Im Fall des aus der FPÖ ausgetretenen ehemaligen Bundestagsabgeordneten Hans-Jörg Jenewein mehren sich die Berichte über einen Streit um die Führung der Freiheitlichen – aus anonymen Quellen. Die Tageszeitung Österreich berichtete, die FPÖ-Landesgruppen würden einen “Angriff” auf ihren Parteivorsitzenden Herbert Kickle starten.
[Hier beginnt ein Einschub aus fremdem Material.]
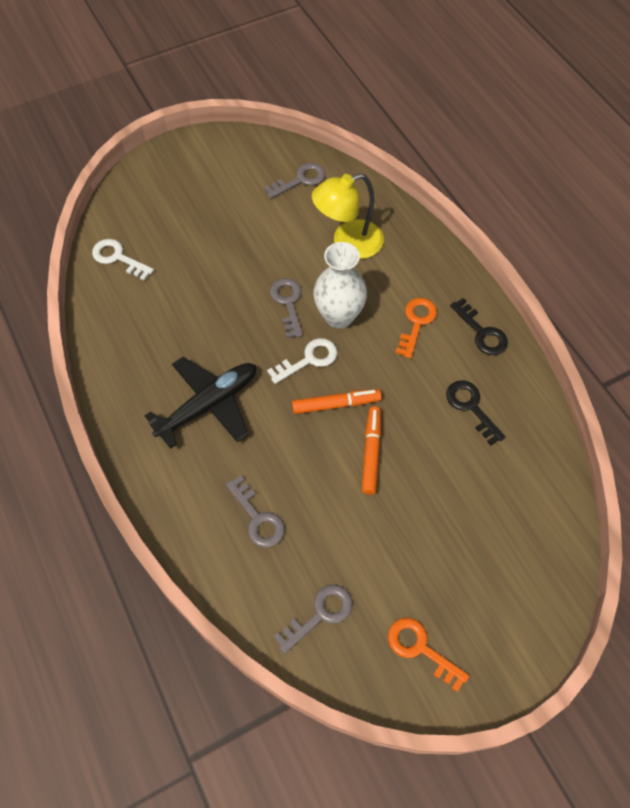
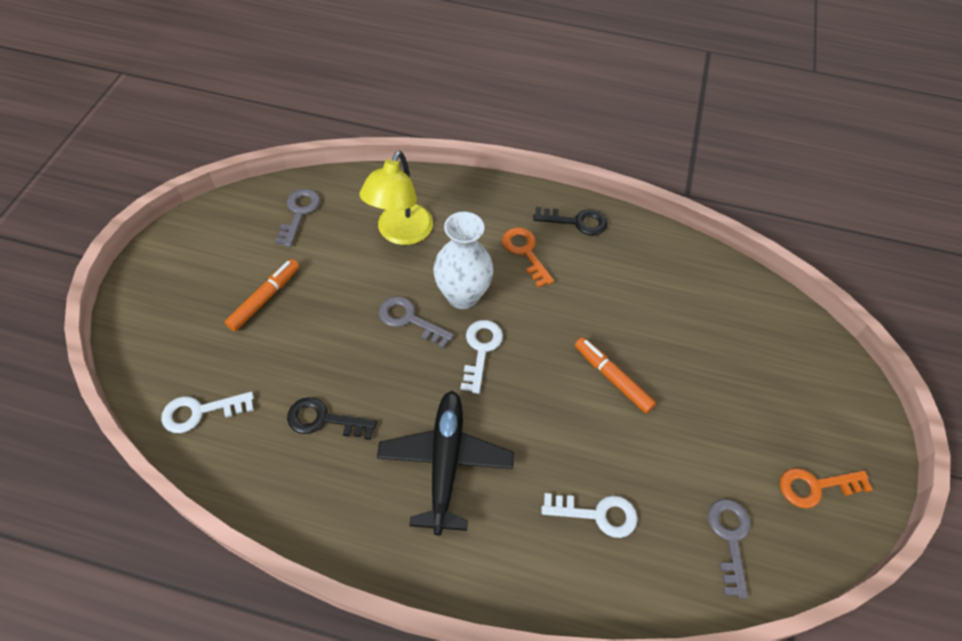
camera: 50 degrees left, 5 degrees down
(258, 518) = (597, 514): grey key -> white key
(336, 404) = (543, 366): orange marker -> orange marker (265, 298)
(471, 407) = (634, 281): black key -> black key (324, 420)

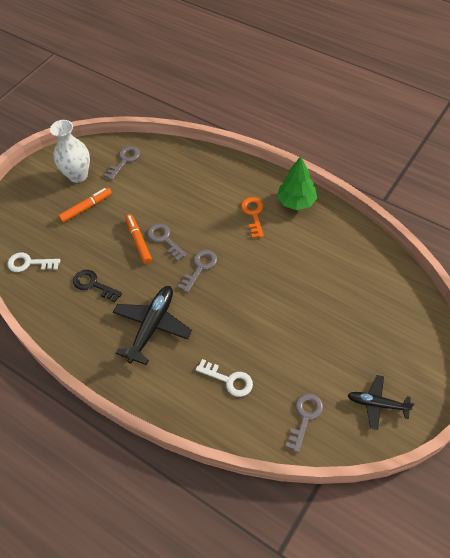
camera: 25 degrees right, 0 degrees up
(400, 233) = (180, 186): yellow lamp -> none
(462, 296) = (202, 232): white vase -> white vase (78, 175)
(481, 350) = (200, 267): white key -> grey key
(576, 222) = (296, 202): black key -> green tree
(612, 378) = (275, 304): orange marker -> orange marker (138, 241)
(815, 487) = (377, 404): orange key -> black plane

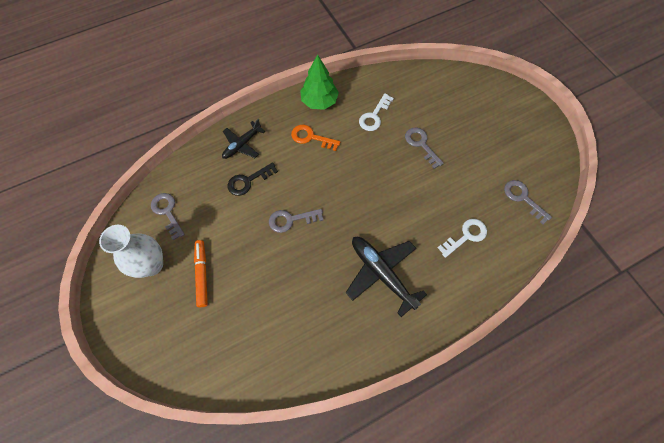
camera: 65 degrees left, 10 degrees up
(29, 263) = (236, 362): white key -> white key (374, 116)
(93, 285) = (303, 307): black key -> black key (248, 181)
(138, 241) = (278, 243): orange marker -> none
(200, 267) = (341, 205): grey key -> grey key (421, 144)
(377, 404) = (532, 147): black plane -> black plane (242, 144)

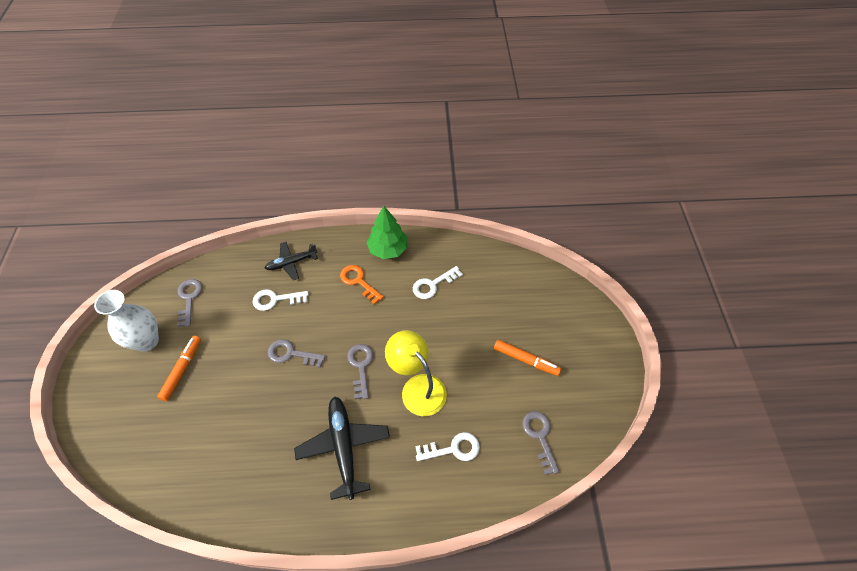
camera: 25 degrees right, 10 degrees down
(248, 181) = (276, 300): black key -> white key
(411, 202) = (417, 387): none -> yellow lamp
(421, 144) = (463, 333): grey key -> grey key (361, 366)
(480, 146) = (526, 360): none -> orange marker

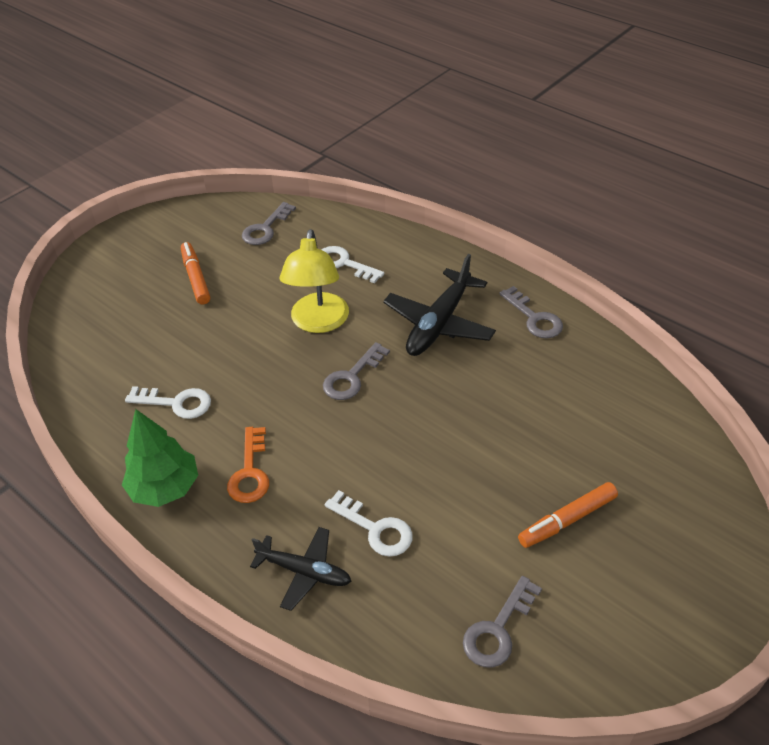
camera: 135 degrees left, 10 degrees down
(147, 341) = (600, 602): white vase -> none
(291, 354) = (415, 443): grey key -> grey key (534, 318)

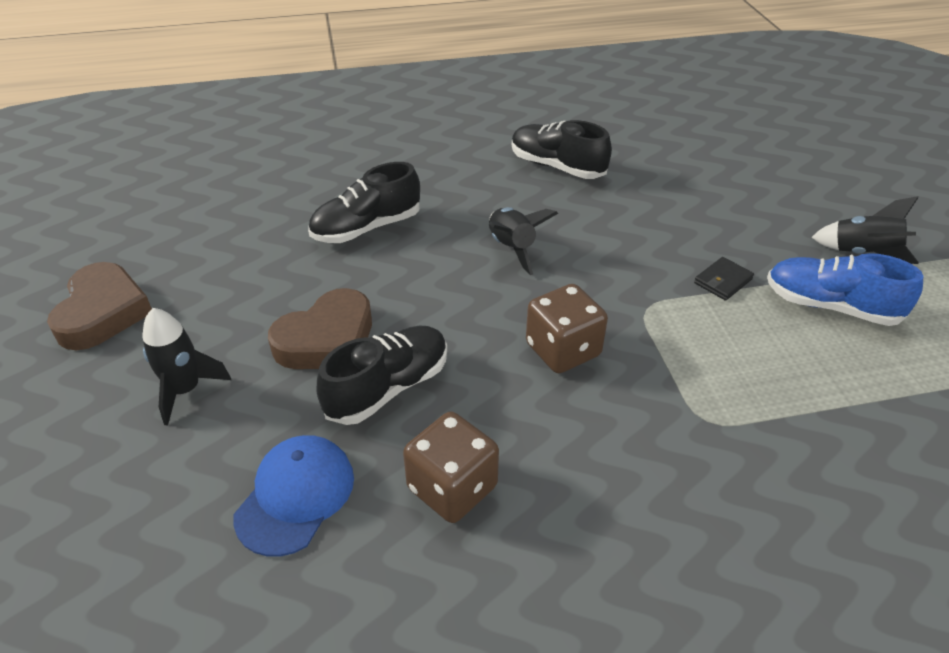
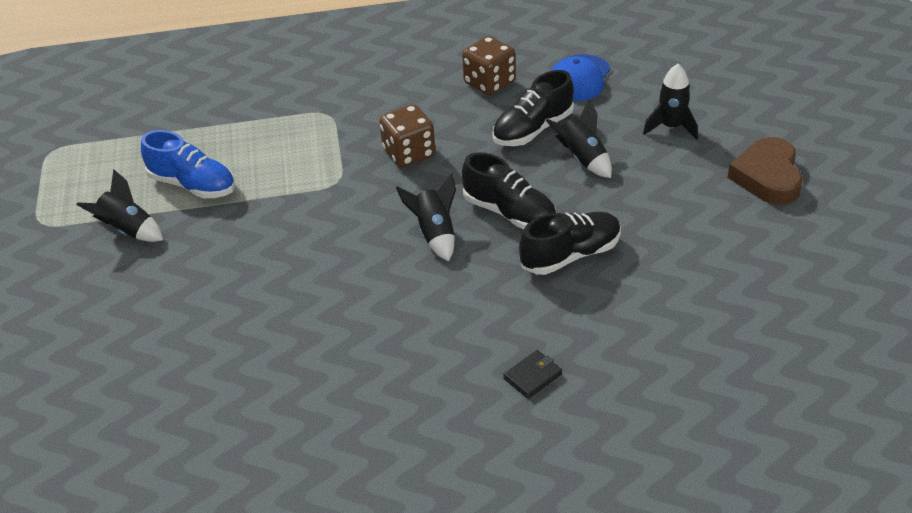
camera: 175 degrees left, 0 degrees up
(327, 340) = (582, 159): brown heart -> black rocket
(557, 167) = (371, 335): black shoe -> black shoe (510, 213)
(723, 281) = (264, 205): black wallet -> black wallet (532, 376)

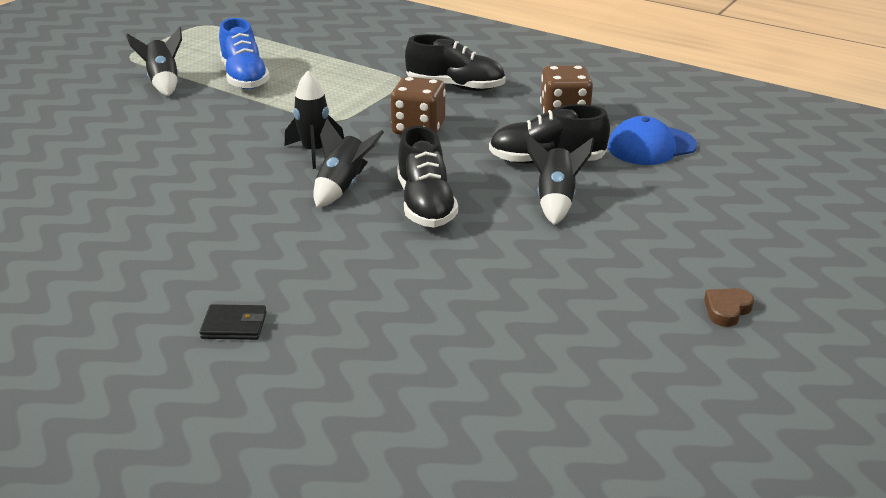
camera: 40 degrees right, 10 degrees down
(571, 255) = (422, 261): black shoe -> black shoe (455, 87)
(671, 127) = (684, 220): black rocket -> black rocket (314, 152)
(767, 177) = (726, 310): brown heart -> brown heart, size x0.47

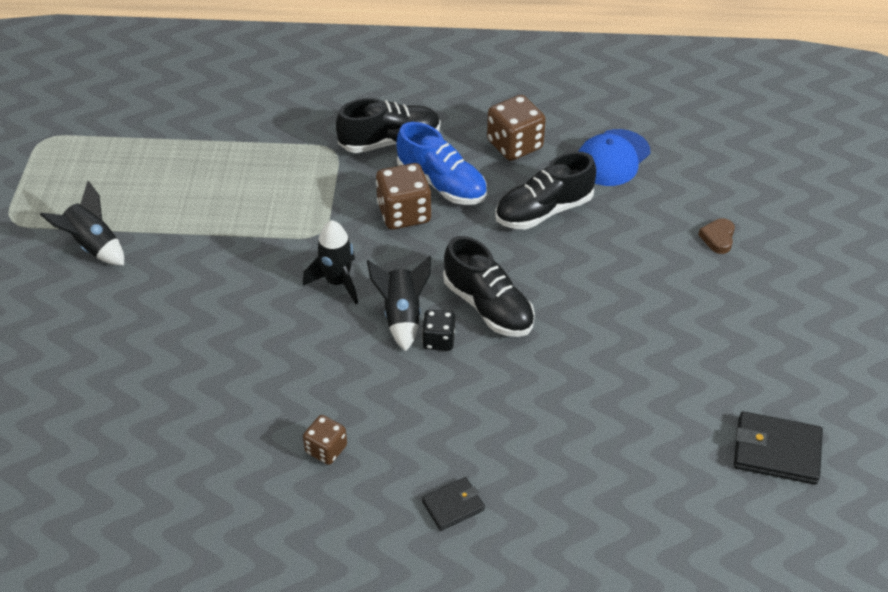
camera: 30 degrees left, 15 degrees up
(177, 247) = (326, 449): none -> brown dice
(244, 78) = (173, 206): blue shoe -> blue shoe (442, 184)
(356, 212) = (438, 340): none -> black dice
(555, 201) = (586, 257): black rocket -> none
(616, 414) = (776, 451): none -> black wallet
(726, 310) = (782, 320): brown heart -> brown heart (718, 238)

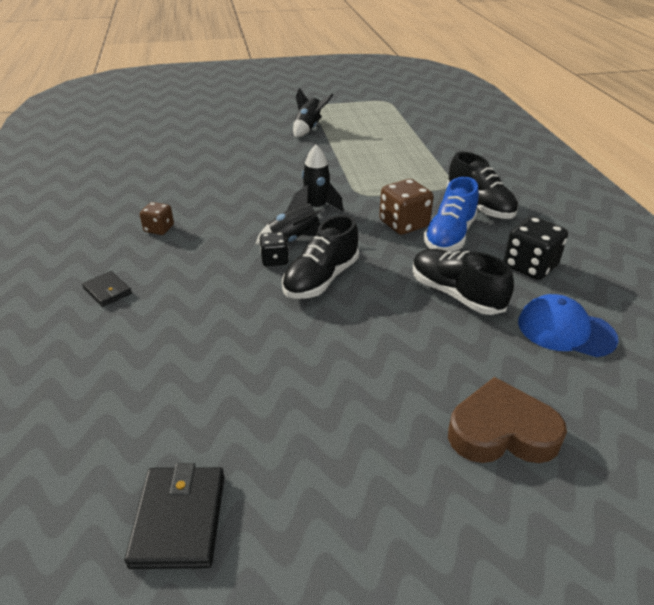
camera: 75 degrees right, 10 degrees down
(514, 145) = (530, 266): brown dice -> black dice
(718, 238) = (501, 431): brown heart -> brown heart, size x2.13

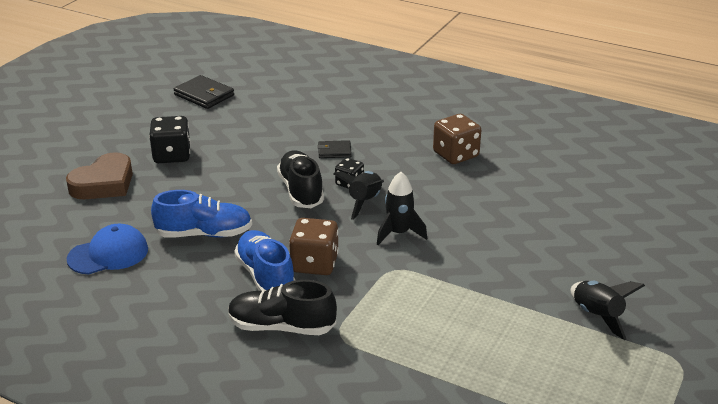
camera: 130 degrees right, 5 degrees down
(107, 291) = (396, 118): black wallet -> black wallet (334, 151)
(159, 229) = (455, 155): brown dice -> brown dice, size x1.67
(455, 294) = (204, 234): black shoe -> blue shoe
(530, 266) = (175, 289): black dice -> black dice (172, 155)

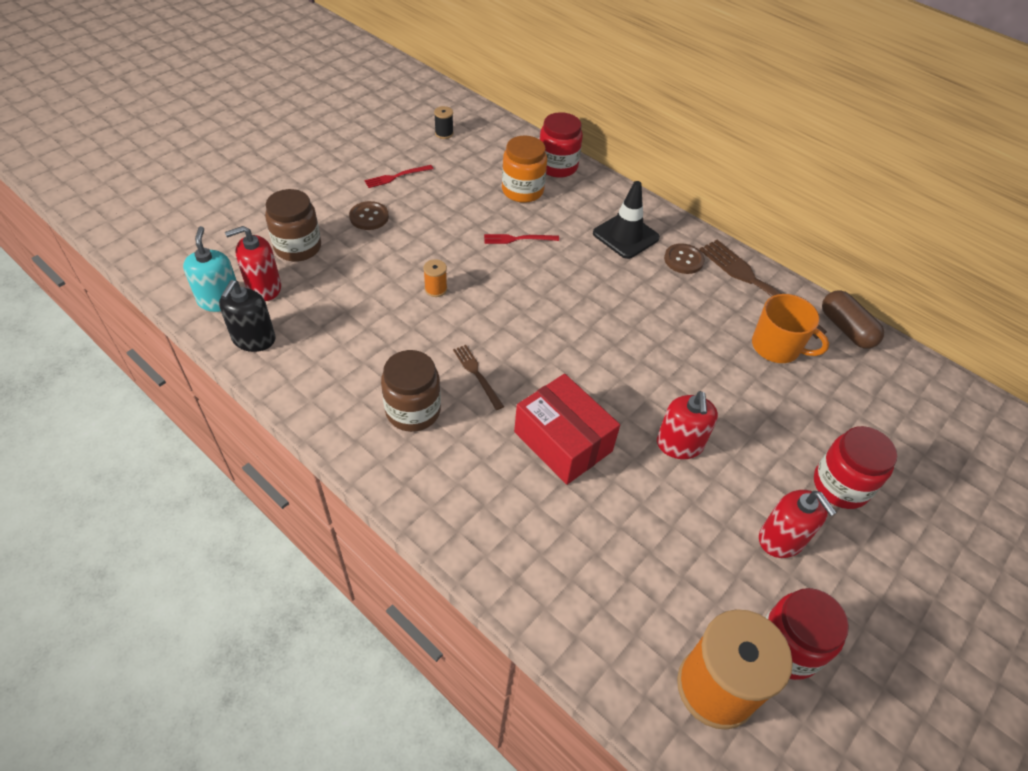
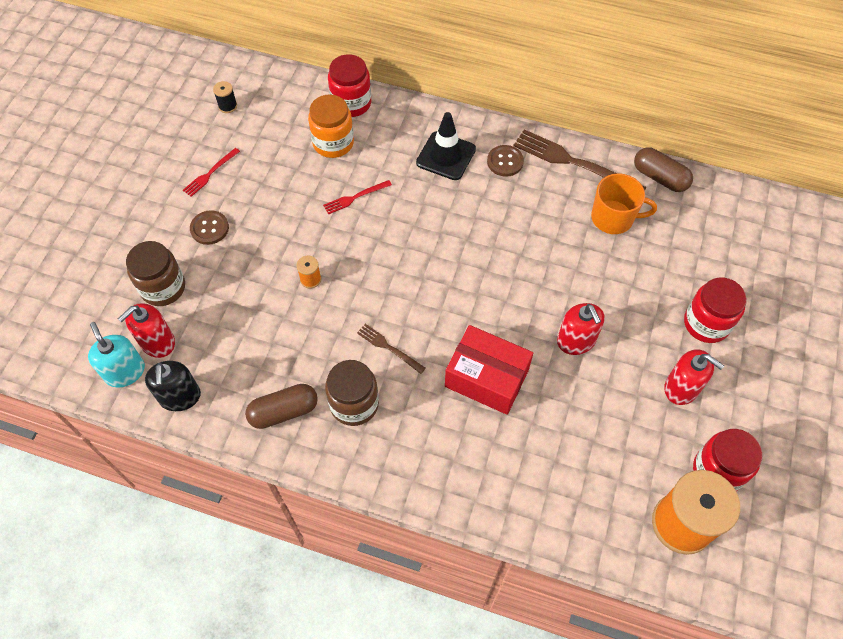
camera: 20 degrees left, 10 degrees up
(341, 390) = (284, 411): none -> brown capsule

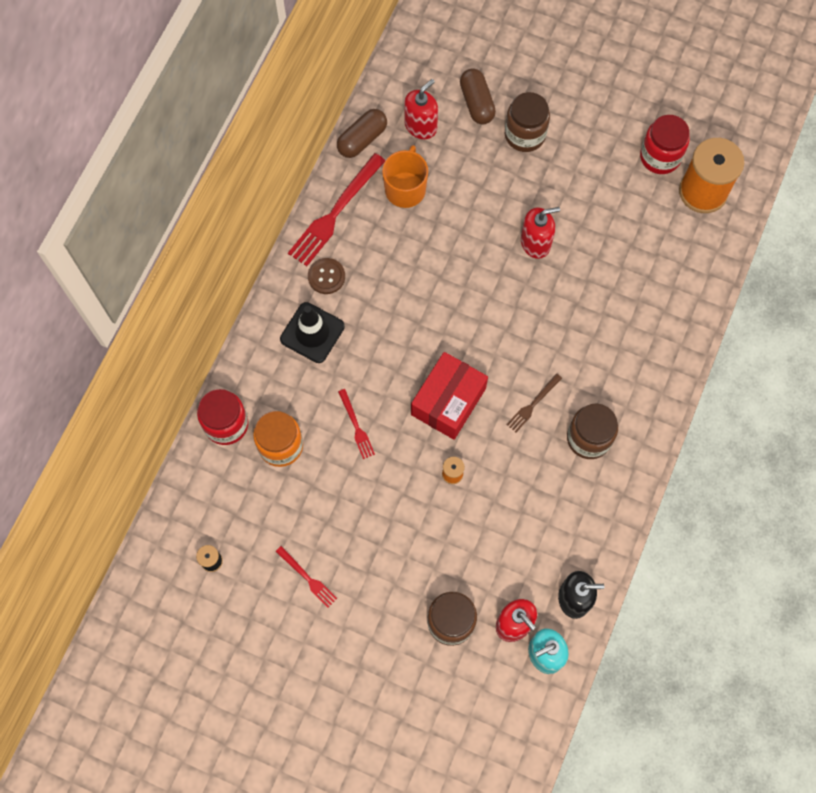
camera: 85 degrees left, 10 degrees up
(209, 228) = (381, 576): brown button -> none
(284, 411) = (593, 501): brown capsule -> brown capsule (476, 103)
(486, 378) = (568, 322): red box -> red box (448, 401)
(574, 163) = (335, 212): brown fork -> red fork
(681, 388) = (585, 167): red soap dispenser -> red soap dispenser (421, 126)
(706, 323) = (525, 135): red jar -> brown jar

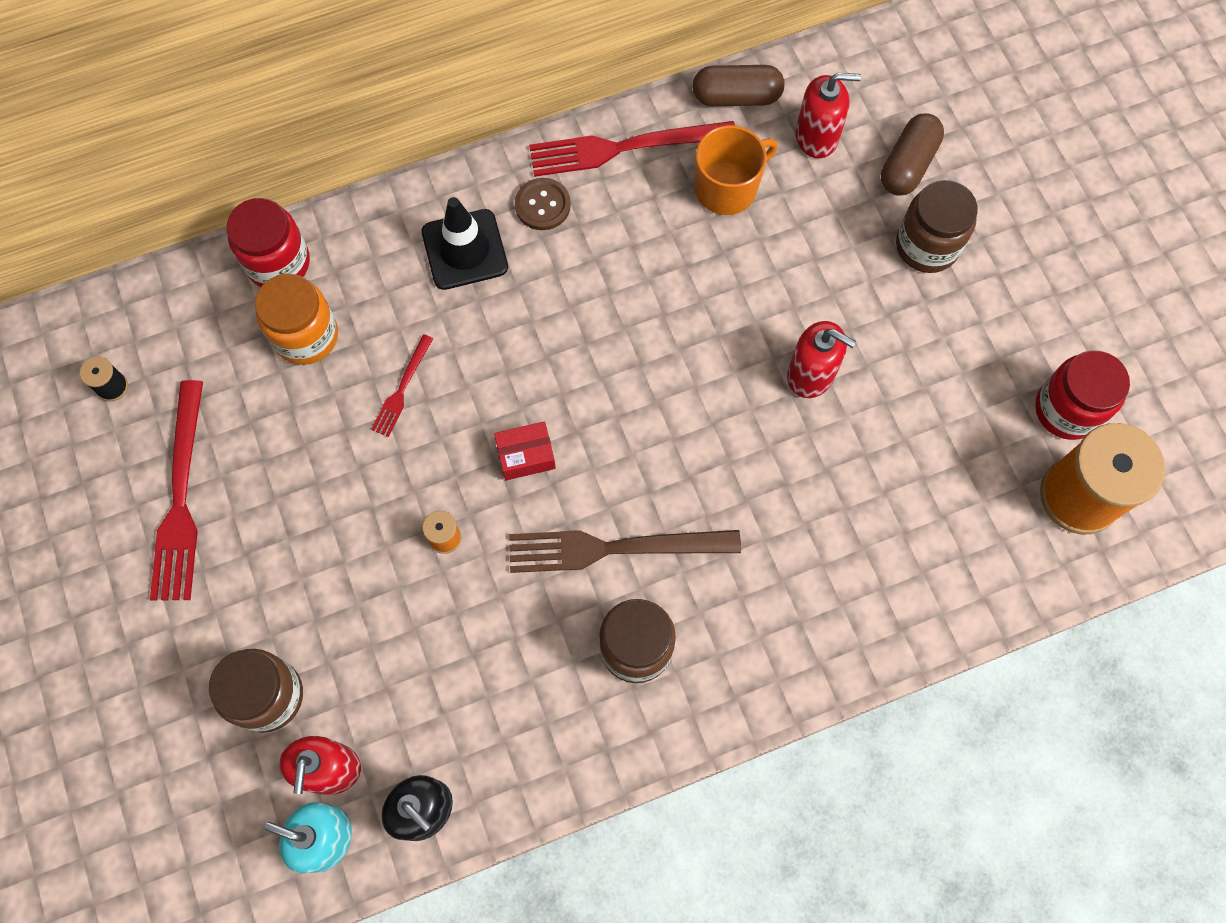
camera: 45 degrees right, 0 degrees up
(307, 578) = (181, 498): red fork -> red fork, size x1.97
(448, 401) = (526, 455): red box -> red box, size x0.53
(533, 404) = (614, 548): brown fork -> brown fork, size x1.97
Generalsekretär Michael Schnedlitz sagte gestern im ORF, das Präsidium werde über das Thema sprechen, damit “wir alle auf einer Seite stehen” – konterte aber Behauptungen, es gebe innerparteiliche Streitigkeiten. Hauptthema des Treffens wird die Vorbereitung des Parteitags am 17. September sein.
In der Frage selbst schloss Schnedlitz aus, dass er oder Parteichef Kickl von dem in Jenewein gefundenen Anzeigenentwurf gegen die Wiener FPÖ gewusst hätten. “Ja, das kann ich absolut ausschließen”, sagte der Generalsekretär. Davon erfuhr man erst durch eine routinemäßige Anfrage beim Anwalt der Partei.
Kickl kritisierte den Bericht
FPÖ-Chef Kickl selbst ging in einem Facebook-Post nicht auf die Gerüchte um den Streit um die Richtung ein. Dafür habe er sich „nicht erst in den letzten Tagen“ gefragt: „Wo bleibt das journalistische Ehrgefühl? Wo bleibt das Verantwortungsbewusstsein? Und wo bleibt die Fähigkeit mancher Vertreter der Vierten Gewalt, solide zu recherchieren?“ Er könne die Medien nur auffordern, zur „Objektivität“ zurückzukehren, sagte er.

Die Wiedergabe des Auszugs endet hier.